The final FPGA that was used is one from Xilinx Spartan-3E family manufactured in 2018 which has been available by Xilinx for several years now. The Spartan chip has 250 K system gates with a distributed RAM 38 K and 68 differential I/O pairs. This processor was designed to operate in temperature ranges of −40 °C to +100 °C which is suitable for low earth orbit missions and applications, at low voltage. The FPGA can be programmed through the USB interface and the JTAG header pins. Programming can be stored on the on-board external 16 MB flash memory.

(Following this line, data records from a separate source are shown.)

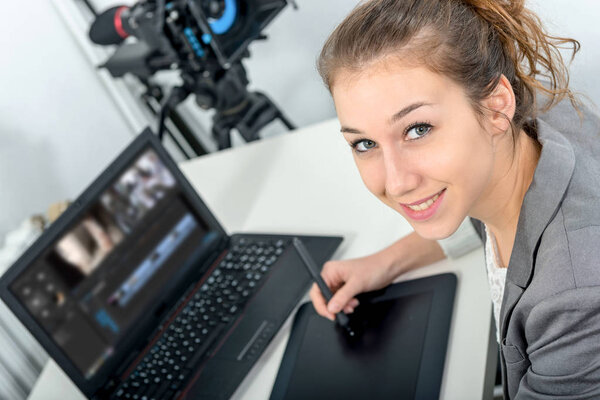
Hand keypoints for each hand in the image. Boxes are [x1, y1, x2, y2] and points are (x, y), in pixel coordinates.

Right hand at [309, 232, 445, 320]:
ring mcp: (339, 282)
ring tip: (351, 305)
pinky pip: (340, 300)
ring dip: (342, 306)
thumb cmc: (374, 267)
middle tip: (342, 311)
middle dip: (334, 306)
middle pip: (323, 297)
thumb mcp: (357, 284)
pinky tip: (354, 303)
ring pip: (333, 301)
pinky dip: (346, 305)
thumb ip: (342, 297)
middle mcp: (332, 276)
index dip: (321, 304)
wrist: (388, 268)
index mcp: (330, 271)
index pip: (317, 290)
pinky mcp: (346, 287)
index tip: (329, 314)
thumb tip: (331, 308)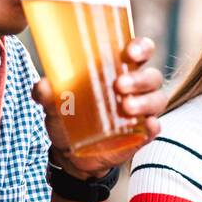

Generic programming is done using Verilog or VHDL to configure payloads or subsystems to control and/or read data from. The designed OBC has an on-board power supply unit to power the various electronic components from the FPGA to the flash memory.

This FPGA OBC was tested under a semi-controlled environment and not simulated under conditions similar to that of the space environment. The reliability will only be confirmed upon vacuum testing and vibration testing under heat. The electronic components are susceptible to radiation damage or SEE from the cosmic rays, as the electronic component used is COTS components. In future, work will be compared with results from hardware.